From Ohio History Central
Tenskwatawa (also known as The Prophet), a member of the Shawnee Indians, was born in 1775. Named Lalawethika (the Rattle), his mother abandoned him in 1779. By all accounts, Lalawethika was a homely child and lacked the physical abilities that his other siblings, including his elder brother Tecumseh, enjoyed. His older siblings refused to train him in hunting and fighting. He was so unskilled with a bow and arrow that he blinded himself in his right eye with a wayward arrow. As an adult, he became reliant on the kindness of his fellow tribesmen to feed himself and his family. He also turned to alcohol to forget his problems, quickly becoming dependent upon liquor. Not having the physical abilities to become a warrior, Lalawethika attempted to learn the ways of his village's medicine man. When the man died in 1804, Lalawethika quickly proved unable to meet his people's needs. They remembered the drunken Lalawethika and did not respect his medicinal abilities. He quickly turned back to alcohol to provide himself with solace.
In April 1805, while lighting his pipe, Lalawethika fell into a deep trance. His family believed that he had died and prepared his body for a funeral. Lalawethika regained consciousness and claimed that the Master of Life, a Shawnee Indian deity, had visited him. According to Lalawethika, the Master of Life told him that the Indians must give up all white customs and products. The Master of Life reportedly viewed the natives' dependence on guns, iron cookware, glass beads, and alcohol as the worst possible sins. If they rejected these items and returned to traditional ways, the Master of Life would reward them by driving the white settlers from the Indians' land. The Native Americans must also stop fighting with each other over land and respect their tribal elders. If they followed the Master of Life's message, the natives would return to a life filled with happiness. Lalawethika also changed his name to Tenskwatawa.
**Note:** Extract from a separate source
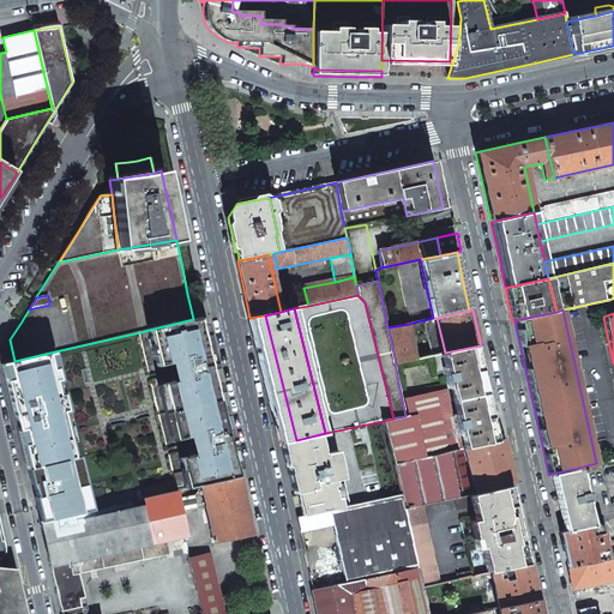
[(250,318),(270,398),(281,443),(284,443),(296,440),(265,315),(250,318)]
Tenskwatawa means "open door" in Shawnee. If the Indians followed the Master of Life's message as delivered by Tenskwatawa, they would have an open door. Whites called Tenskwatawa "the Prophet."
Tecumseh and Tenskwatawa continued their struggle. During the War of 1812, they allied themselves with the British against the United States. During this conflict, Tecumseh lost his life at the Battle of the Thames in 1813. The Prophet then sought to assume control of his brother's followers. Unfortunately for the Prophet, most Indians remembered his claims before the Battle of Tippecanoe and rejected his leadership. For the remainder of his life, Tenskwatawa continued to seek power among the Shawnee Indians. He first lived in Canada but eventually returned to Michigan, Indiana, and Ohio, moving from village to village, seeking a following among the Shawnee. In 1826, the Prophet moved with most Ohio and Indiana Shawnee to a reservation in modern-day Kansas. Here, the Prophet's quest for power continued. By the end of his life, Tenskwatawa lived in his own village with only his family. The other Shawnee people chose to live in the villages of younger and more prominent leaders. The Prophet died in November 1836. While the Prophet once was the catalyst for one of the greatest Indian alliances in history, he died a virtually forgotten figure.